**TASK REQUIREMENTS:**
This exercise calls for all the entries that follow to be set down exactly, without their images.

# # #

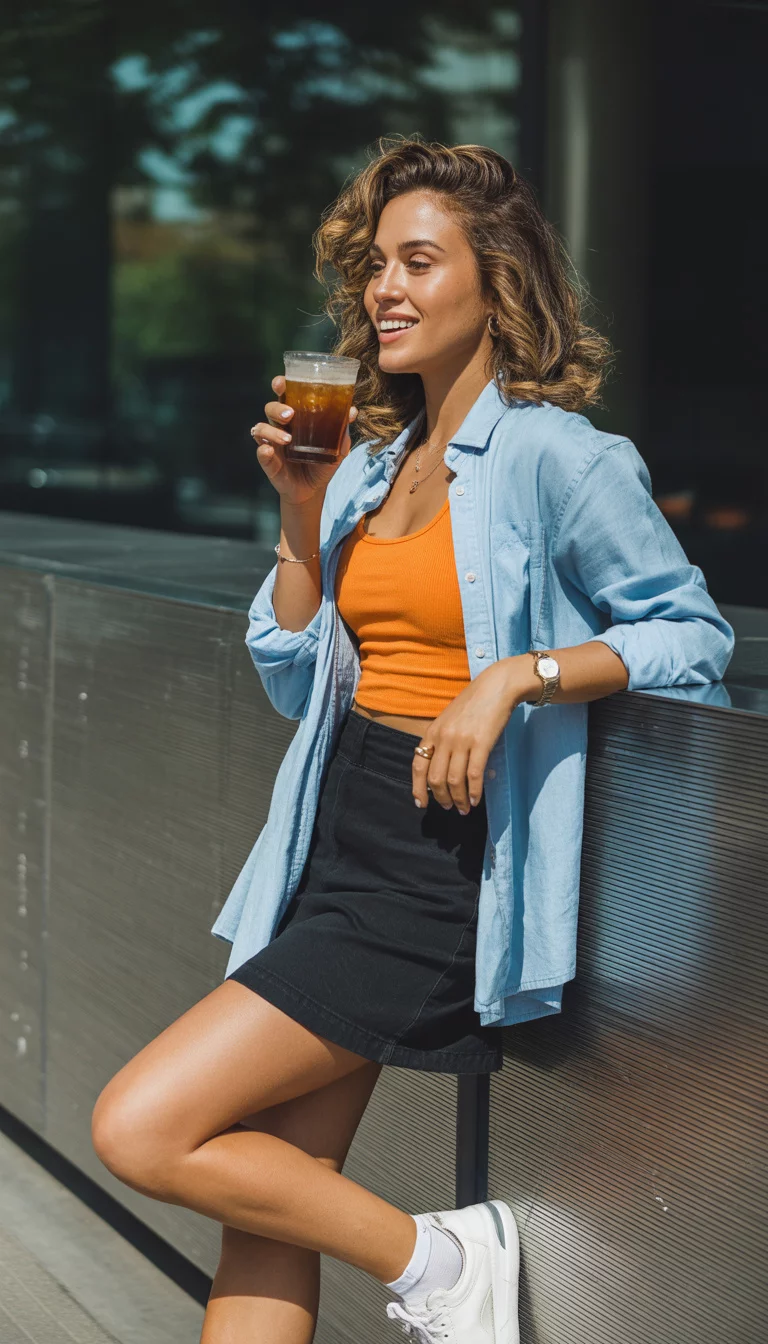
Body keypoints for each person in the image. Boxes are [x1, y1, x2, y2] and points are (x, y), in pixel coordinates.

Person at [90, 137, 734, 1344]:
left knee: (144, 1126)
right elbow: (295, 680)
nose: (385, 287)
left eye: (419, 261)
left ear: (497, 282)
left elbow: (690, 635)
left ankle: (441, 1261)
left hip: (439, 861)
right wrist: (299, 518)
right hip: (332, 834)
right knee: (269, 1204)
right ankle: (440, 1267)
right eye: (376, 265)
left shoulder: (558, 458)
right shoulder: (367, 469)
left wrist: (517, 679)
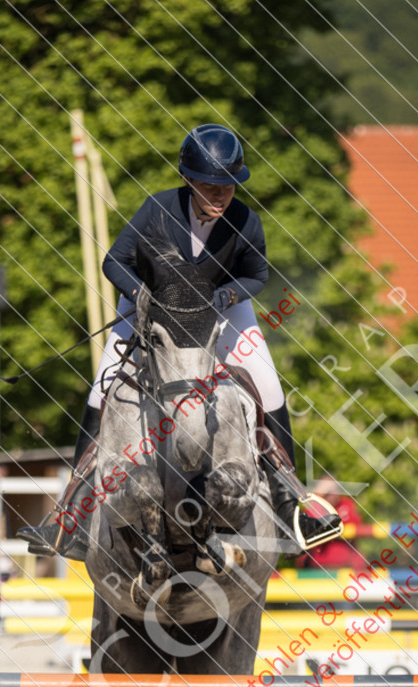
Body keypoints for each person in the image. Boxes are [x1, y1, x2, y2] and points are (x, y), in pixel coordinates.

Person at [19, 124, 341, 559]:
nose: (221, 195)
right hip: (149, 309)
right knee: (102, 389)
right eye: (211, 186)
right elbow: (114, 260)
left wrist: (224, 296)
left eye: (228, 186)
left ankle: (290, 502)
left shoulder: (246, 220)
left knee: (267, 385)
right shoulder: (157, 210)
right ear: (189, 180)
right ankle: (70, 518)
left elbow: (257, 275)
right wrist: (141, 296)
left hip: (219, 312)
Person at [299, 477, 365, 571]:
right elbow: (306, 527)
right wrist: (319, 498)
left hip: (347, 567)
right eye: (328, 493)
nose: (333, 495)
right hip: (319, 569)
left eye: (335, 490)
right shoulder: (314, 509)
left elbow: (357, 527)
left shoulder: (346, 504)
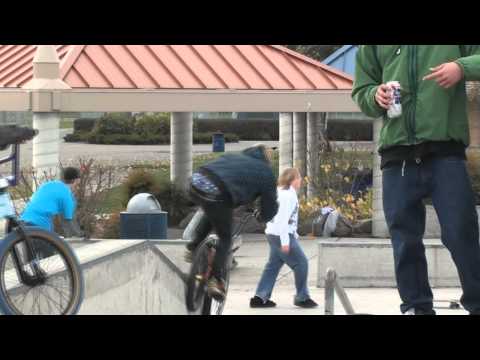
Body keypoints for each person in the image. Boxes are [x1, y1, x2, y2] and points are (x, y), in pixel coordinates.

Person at [352, 45, 480, 315]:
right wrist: (375, 95)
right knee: (404, 239)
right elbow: (361, 90)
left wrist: (461, 68)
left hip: (445, 150)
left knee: (461, 233)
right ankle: (416, 307)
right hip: (397, 154)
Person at [184, 144, 278, 301]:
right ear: (267, 158)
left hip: (197, 181)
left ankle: (193, 247)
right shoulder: (265, 172)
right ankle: (215, 280)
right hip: (219, 192)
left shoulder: (234, 156)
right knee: (225, 237)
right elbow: (269, 205)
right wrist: (263, 217)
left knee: (211, 212)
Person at [250, 168, 318, 309]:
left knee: (273, 266)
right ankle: (302, 297)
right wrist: (285, 241)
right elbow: (282, 220)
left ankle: (260, 297)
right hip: (282, 234)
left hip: (273, 233)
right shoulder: (288, 196)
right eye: (299, 178)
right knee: (301, 263)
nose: (300, 181)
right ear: (292, 180)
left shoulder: (279, 192)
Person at [20, 167, 84, 240]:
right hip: (40, 226)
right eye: (77, 185)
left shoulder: (48, 185)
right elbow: (68, 222)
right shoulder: (67, 195)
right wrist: (80, 236)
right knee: (47, 249)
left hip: (23, 221)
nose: (77, 188)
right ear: (74, 180)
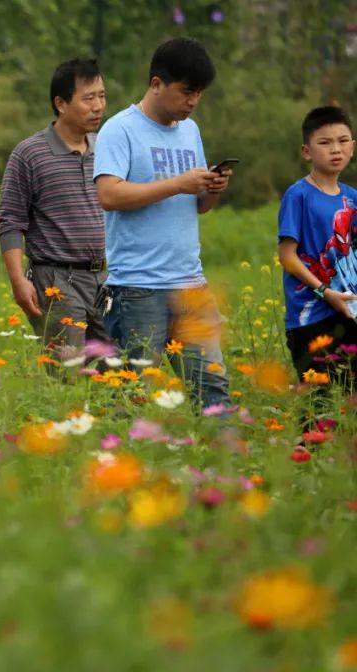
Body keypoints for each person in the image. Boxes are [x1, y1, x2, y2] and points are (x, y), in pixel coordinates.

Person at [93, 38, 233, 409]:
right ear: (156, 84)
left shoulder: (191, 131)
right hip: (138, 288)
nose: (193, 102)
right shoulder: (119, 130)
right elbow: (108, 194)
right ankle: (121, 462)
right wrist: (178, 184)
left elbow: (200, 207)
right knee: (132, 395)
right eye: (186, 92)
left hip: (191, 285)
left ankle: (224, 463)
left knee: (213, 389)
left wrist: (212, 188)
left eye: (199, 93)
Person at [0, 58, 108, 353]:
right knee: (67, 371)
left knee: (115, 371)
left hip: (106, 277)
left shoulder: (107, 147)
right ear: (61, 103)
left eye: (101, 95)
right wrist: (18, 280)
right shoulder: (29, 153)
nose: (98, 106)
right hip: (57, 279)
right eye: (88, 98)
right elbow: (10, 221)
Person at [277, 105, 357, 392]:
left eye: (343, 141)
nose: (335, 149)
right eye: (325, 142)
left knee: (348, 401)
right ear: (306, 151)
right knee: (318, 407)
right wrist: (324, 292)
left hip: (348, 311)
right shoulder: (298, 195)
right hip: (310, 317)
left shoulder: (352, 198)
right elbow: (287, 256)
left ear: (352, 147)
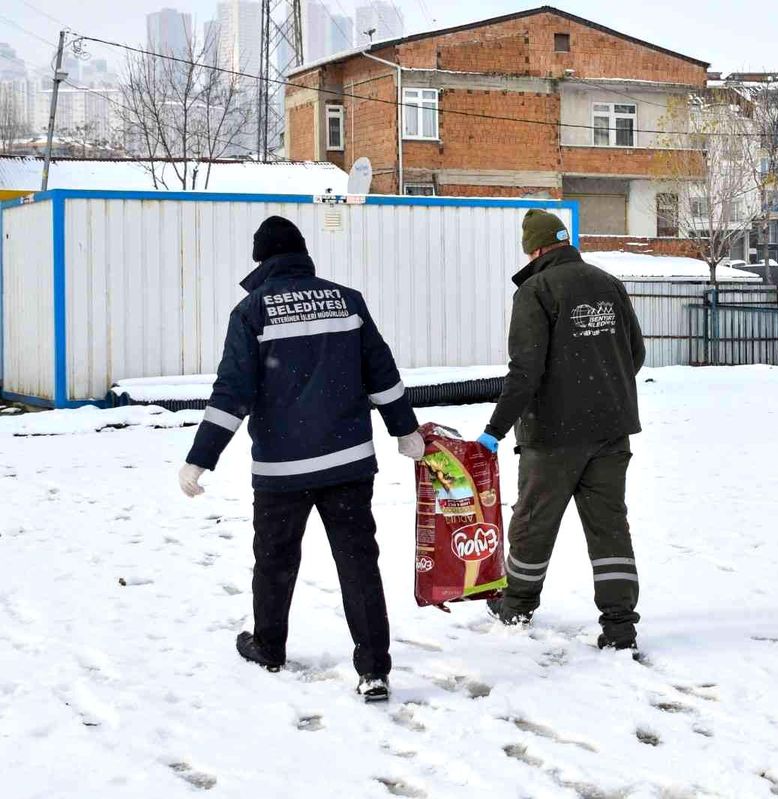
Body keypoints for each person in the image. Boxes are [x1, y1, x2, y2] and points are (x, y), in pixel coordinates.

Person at [177, 216, 425, 702]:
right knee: (358, 563)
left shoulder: (252, 311)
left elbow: (233, 393)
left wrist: (199, 459)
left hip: (282, 471)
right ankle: (373, 667)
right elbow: (382, 372)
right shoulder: (346, 301)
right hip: (347, 462)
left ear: (262, 261)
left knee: (274, 560)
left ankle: (269, 645)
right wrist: (405, 430)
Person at [479, 210, 645, 651]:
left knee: (534, 522)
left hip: (553, 435)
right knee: (609, 528)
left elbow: (525, 371)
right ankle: (619, 625)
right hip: (611, 430)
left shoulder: (536, 290)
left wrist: (494, 429)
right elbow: (635, 353)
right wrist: (599, 385)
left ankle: (516, 605)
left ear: (533, 249)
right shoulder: (607, 283)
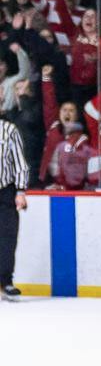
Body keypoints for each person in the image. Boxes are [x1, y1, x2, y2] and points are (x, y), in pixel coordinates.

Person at [0, 115, 25, 299]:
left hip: (5, 192)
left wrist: (21, 191)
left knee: (8, 238)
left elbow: (19, 164)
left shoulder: (9, 130)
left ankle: (6, 281)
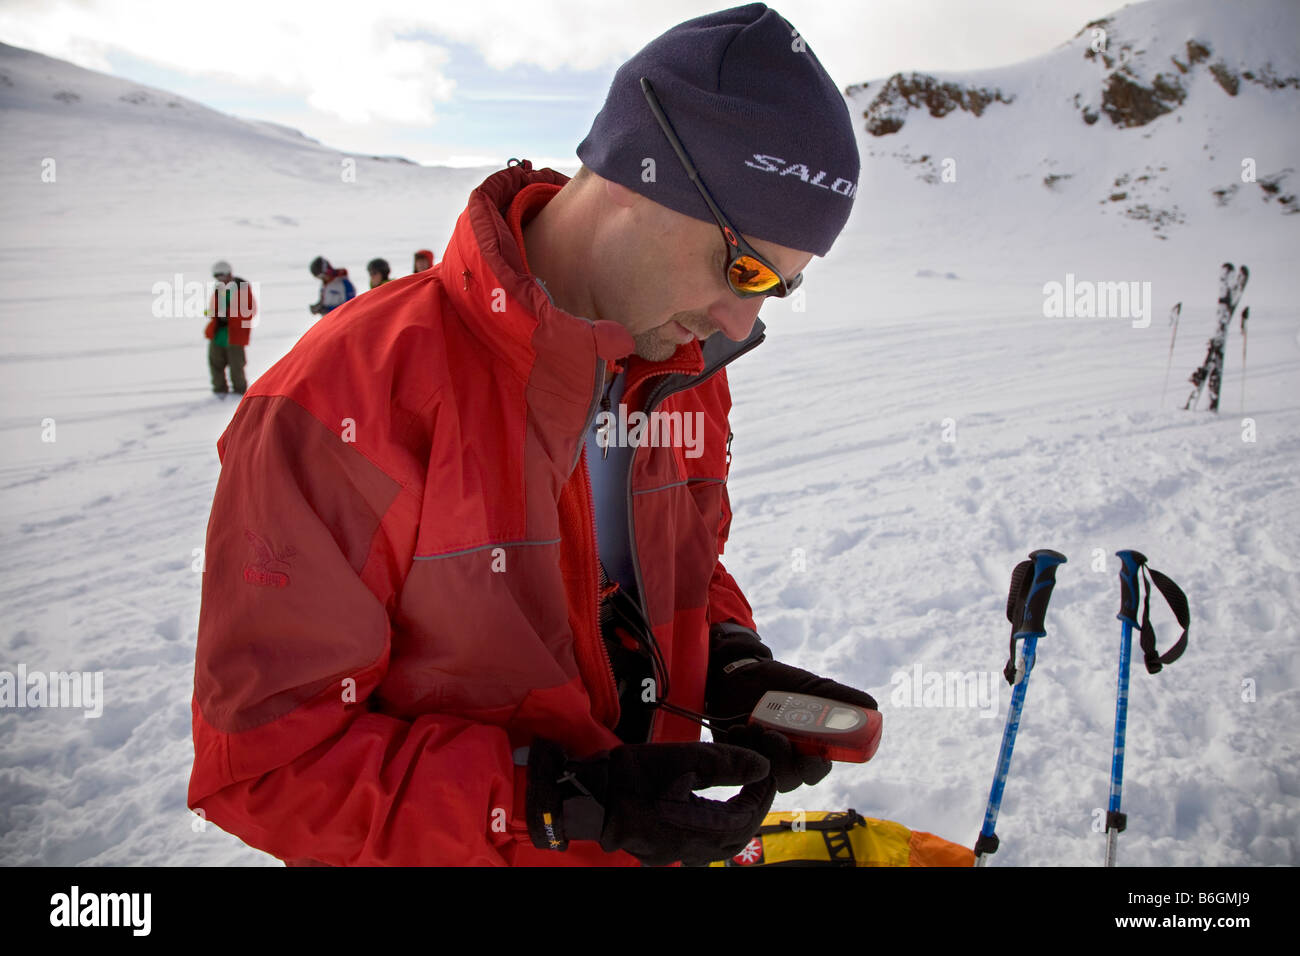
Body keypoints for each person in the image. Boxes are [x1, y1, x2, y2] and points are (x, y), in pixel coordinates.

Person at [188, 3, 872, 867]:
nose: (741, 317)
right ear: (637, 177)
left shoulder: (683, 367)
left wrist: (731, 663)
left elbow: (676, 564)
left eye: (779, 287)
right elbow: (266, 765)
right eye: (741, 268)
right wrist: (548, 805)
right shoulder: (340, 400)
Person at [204, 260, 257, 396]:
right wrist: (212, 313)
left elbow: (249, 311)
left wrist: (228, 314)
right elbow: (214, 308)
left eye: (222, 276)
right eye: (217, 277)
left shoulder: (242, 288)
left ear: (229, 274)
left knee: (236, 368)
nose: (220, 280)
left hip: (235, 334)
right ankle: (219, 393)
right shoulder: (218, 289)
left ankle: (240, 395)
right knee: (215, 364)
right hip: (218, 334)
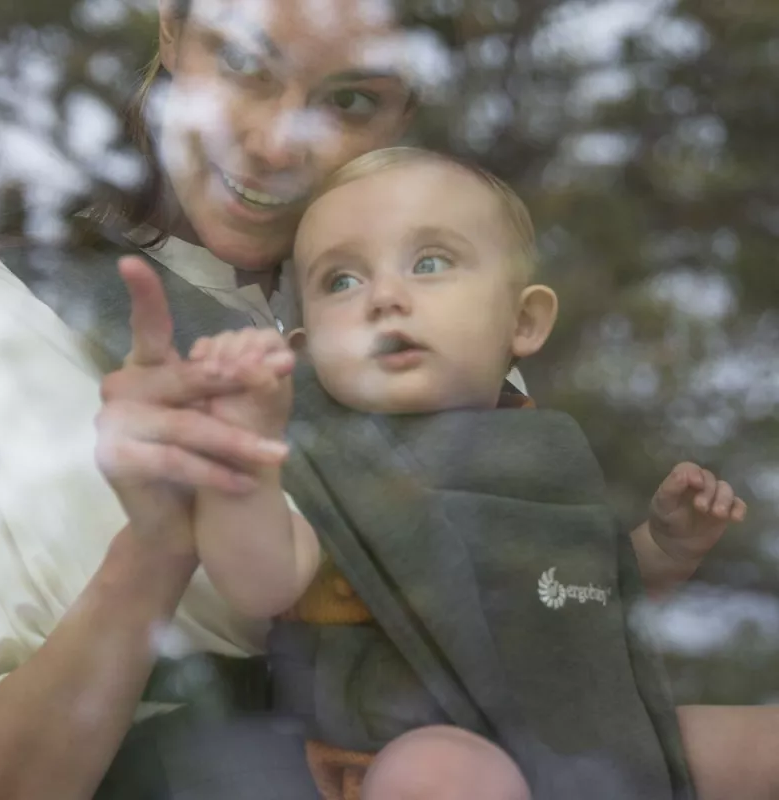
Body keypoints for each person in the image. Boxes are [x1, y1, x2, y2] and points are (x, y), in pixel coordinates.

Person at [114, 146, 766, 799]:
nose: (385, 298)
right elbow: (262, 582)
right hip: (411, 751)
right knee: (441, 775)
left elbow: (574, 601)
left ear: (524, 321)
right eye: (343, 280)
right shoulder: (329, 462)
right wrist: (246, 462)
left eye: (430, 263)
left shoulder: (539, 453)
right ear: (306, 357)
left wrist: (663, 550)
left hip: (582, 743)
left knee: (761, 746)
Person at [0, 2, 467, 798]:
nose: (276, 144)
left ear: (405, 109)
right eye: (244, 64)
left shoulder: (451, 337)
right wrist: (158, 542)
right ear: (170, 29)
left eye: (349, 101)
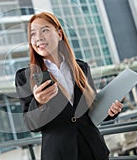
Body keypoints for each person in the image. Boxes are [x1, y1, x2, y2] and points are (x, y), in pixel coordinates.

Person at [15, 11, 123, 160]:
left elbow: (91, 111)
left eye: (44, 30)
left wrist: (110, 111)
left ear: (59, 34)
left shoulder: (81, 68)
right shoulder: (25, 77)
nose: (38, 38)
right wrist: (39, 102)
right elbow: (32, 125)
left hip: (94, 151)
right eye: (32, 34)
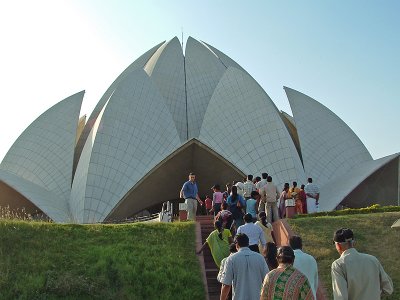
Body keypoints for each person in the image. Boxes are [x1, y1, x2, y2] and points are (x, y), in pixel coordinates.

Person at [331, 228, 393, 300]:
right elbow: (388, 289)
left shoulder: (338, 265)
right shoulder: (373, 260)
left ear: (338, 245)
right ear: (353, 243)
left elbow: (340, 297)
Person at [219, 233, 269, 300]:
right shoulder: (260, 258)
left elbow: (226, 285)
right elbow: (267, 281)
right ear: (248, 244)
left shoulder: (231, 259)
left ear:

# # #

**ANSWER TO THIS PROBLEM:**
Body keypoints for each person in the image. Boxes are [x1, y1, x2, y2] and points are (x, y), in pixel coordinates.

Person at [90, 137, 734, 1344]:
left knee: (144, 1126)
right elbow: (295, 680)
nose: (385, 287)
left eye: (419, 261)
left ear: (497, 282)
left elbow: (690, 635)
left ankle: (441, 1261)
left hip: (439, 861)
right wrist: (299, 518)
right hip: (332, 834)
right knee: (269, 1204)
right ankle: (440, 1267)
right eye: (376, 265)
left shoulder: (558, 458)
right shoulder: (367, 469)
left wrist: (517, 679)
Body keypoints for each person in the image. Boxes are [x1, y1, x2, y2] and points are (x, y), in pixel coordinates.

Person at [19, 124, 341, 559]:
nose: (221, 195)
right hip: (149, 309)
right knee: (102, 389)
right eye: (211, 186)
right elbow: (114, 260)
left wrist: (224, 296)
left eye: (228, 186)
left ankle: (290, 502)
left shoulder: (246, 220)
left knee: (267, 385)
right shoulder: (157, 210)
right ear: (189, 180)
right ankle: (70, 518)
left elbow: (257, 275)
right wrist: (141, 296)
left hip: (219, 312)
Person at [299, 477, 365, 571]:
right elbow: (306, 527)
right wrist: (319, 498)
left hip: (347, 567)
right eye: (328, 493)
nose: (333, 495)
right hip: (319, 569)
left eye: (335, 490)
right shoulder: (314, 509)
left elbow: (357, 527)
left shoulder: (346, 504)
Body keypoints for each person in the image. Boxes are [x1, y1, x2, y2] and points are (x, y), in pixel coordinates.

Person at [352, 45, 480, 315]:
right wrist: (375, 95)
right knee: (404, 239)
right elbow: (361, 90)
left wrist: (461, 68)
left hip: (445, 150)
left knee: (461, 233)
right ankle: (416, 307)
right hip: (397, 154)
Person at [184, 144, 278, 301]:
right ear: (267, 158)
left hip: (197, 181)
left ankle: (193, 247)
right shoulder: (265, 172)
right ankle: (215, 280)
right hip: (219, 192)
left shoulder: (234, 156)
right knee: (225, 237)
right elbow: (269, 205)
right wrist: (263, 217)
left knee: (211, 212)
Person at [250, 168, 318, 309]:
left knee: (273, 266)
right ankle: (302, 297)
right wrist: (285, 241)
right elbow: (282, 220)
left ankle: (260, 297)
right hip: (282, 234)
left hip: (273, 233)
right shoulder: (288, 196)
right eye: (299, 178)
right knee: (301, 263)
nose: (300, 181)
right ear: (292, 180)
left shoulder: (279, 192)
Person at [20, 167, 84, 240]:
right hip: (40, 226)
right eye: (77, 185)
left shoulder: (48, 185)
right elbow: (68, 222)
right shoulder: (67, 195)
right wrist: (80, 236)
right knee: (47, 249)
left hip: (23, 221)
nose: (77, 188)
right ear: (74, 180)
Body keypoints for each person in the image. Boxes are [x1, y1, x2, y2] and points are (x, y), in pixel coordinates.

Person at [93, 38, 233, 409]:
right ear: (156, 84)
left shoulder: (191, 131)
right hip: (138, 288)
nose: (193, 102)
right shoulder: (119, 130)
right elbow: (108, 194)
right ankle: (121, 462)
right wrist: (178, 184)
left elbow: (200, 207)
right knee: (132, 395)
right eye: (186, 92)
left hip: (191, 285)
left ankle: (224, 463)
left knee: (213, 389)
left wrist: (212, 188)
left eye: (199, 93)
Person at [0, 58, 108, 353]:
right knee: (67, 371)
left knee: (115, 371)
left hip: (106, 277)
left shoulder: (107, 147)
right ear: (61, 103)
left eye: (101, 95)
right wrist: (18, 280)
right shoulder: (29, 153)
nose: (98, 106)
right hip: (57, 279)
right eye: (88, 98)
right elbow: (10, 221)
Person at [277, 105, 357, 392]:
left eye: (343, 141)
nose: (335, 149)
right eye: (325, 142)
left knee: (348, 401)
right ear: (306, 151)
right knee: (318, 407)
right wrist: (324, 292)
left hip: (348, 311)
right shoulder: (298, 195)
right hip: (310, 317)
left shoulder: (352, 198)
right elbow: (287, 256)
left ear: (352, 147)
Body keypoints for each person in the image. Boxes are [x1, y1, x2, y2] and points are (x, y), in pixel coordinates.

Person at [177, 216, 425, 702]:
right knee: (358, 563)
left shoulder: (252, 311)
left elbow: (233, 393)
left wrist: (199, 459)
left hip: (282, 471)
right ankle: (373, 667)
right elbow: (382, 372)
right shoulder: (346, 301)
right hip: (347, 462)
left ear: (262, 261)
left knee: (274, 560)
left ankle: (269, 645)
right wrist: (405, 430)
Person at [479, 210, 645, 651]:
left knee: (534, 522)
left hip: (553, 435)
right knee: (609, 528)
left elbow: (525, 371)
right ankle: (619, 625)
right hip: (611, 430)
left shoulder: (536, 290)
left wrist: (494, 429)
right elbow: (635, 353)
right wrist: (599, 385)
left ankle: (516, 605)
left ear: (533, 249)
right shoulder: (607, 283)
Body keypoints for each person in the image. Boxes are [x1, y1, x2, y2] and points are (x, y), in pixel coordinates.

Person at [0, 115, 25, 299]:
left hip: (5, 192)
left wrist: (21, 191)
left knee: (8, 238)
left elbow: (19, 164)
left shoulder: (9, 130)
left ankle: (6, 281)
Body keypoints for each person in the image. Boxes are [x1, y1, x2, y2] and points are (x, y), in pixel coordinates.

Person at [188, 3, 872, 867]:
nose: (741, 317)
right ear: (637, 177)
left shoulder: (683, 367)
left wrist: (731, 663)
left elbow: (676, 564)
left eye: (779, 287)
right elbow: (266, 765)
right eye: (741, 268)
right wrist: (548, 805)
right shoulder: (340, 400)
Person at [204, 260, 257, 396]:
right wrist: (212, 313)
left elbow: (249, 311)
left wrist: (228, 314)
right elbow: (214, 308)
left eye: (222, 276)
right eye: (217, 277)
left shoulder: (242, 288)
left ear: (229, 274)
left knee: (236, 368)
nose: (220, 280)
left hip: (235, 334)
right ankle: (219, 393)
right shoulder: (218, 289)
left ankle: (240, 395)
right knee: (215, 364)
right hip: (218, 334)
Body keypoints for each person in the image. Boxes are [x1, y1, x2, y2] and points are (x, y), in pixel coordinates.

Person at [114, 146, 766, 799]:
nose: (385, 298)
right elbow: (262, 582)
right hip: (411, 751)
right knee: (441, 775)
left elbow: (574, 601)
left ear: (524, 321)
right eye: (343, 280)
right shoulder: (329, 462)
right wrist: (246, 462)
left eye: (430, 263)
left shoulder: (539, 453)
right ear: (306, 357)
left wrist: (663, 550)
left hip: (582, 743)
left knee: (761, 746)
Person at [0, 2, 467, 798]:
nose: (276, 144)
left ear: (405, 109)
right eye: (244, 64)
left shoulder: (451, 337)
right wrist: (158, 542)
right ear: (170, 29)
left eye: (349, 101)
Body keypoints for each person in the image. Boxes are [x1, y1, x2, y2] and points are (x, y), in pixel coordinates.

Person at [15, 11, 123, 160]:
left elbow: (91, 111)
left eye: (44, 30)
left wrist: (110, 111)
left ear: (59, 34)
left shoulder: (81, 68)
right shoulder: (25, 77)
nose: (38, 38)
right wrist: (39, 102)
right elbow: (32, 125)
left hip: (94, 151)
right eye: (32, 34)
Body keypoints for each person in the image. Boxes are [x1, y1, x2, y2] and points are (x, y), in pixel coordinates.

Person at [331, 228, 393, 300]:
right elbow: (388, 289)
left shoulder: (338, 265)
right shoulder: (373, 260)
left ear: (338, 245)
right ear: (353, 243)
left elbow: (340, 297)
Person at [219, 233, 269, 300]:
right shoulder: (260, 258)
left elbow: (226, 285)
right elbow: (267, 281)
right ear: (248, 244)
left shoulder: (231, 259)
left ear:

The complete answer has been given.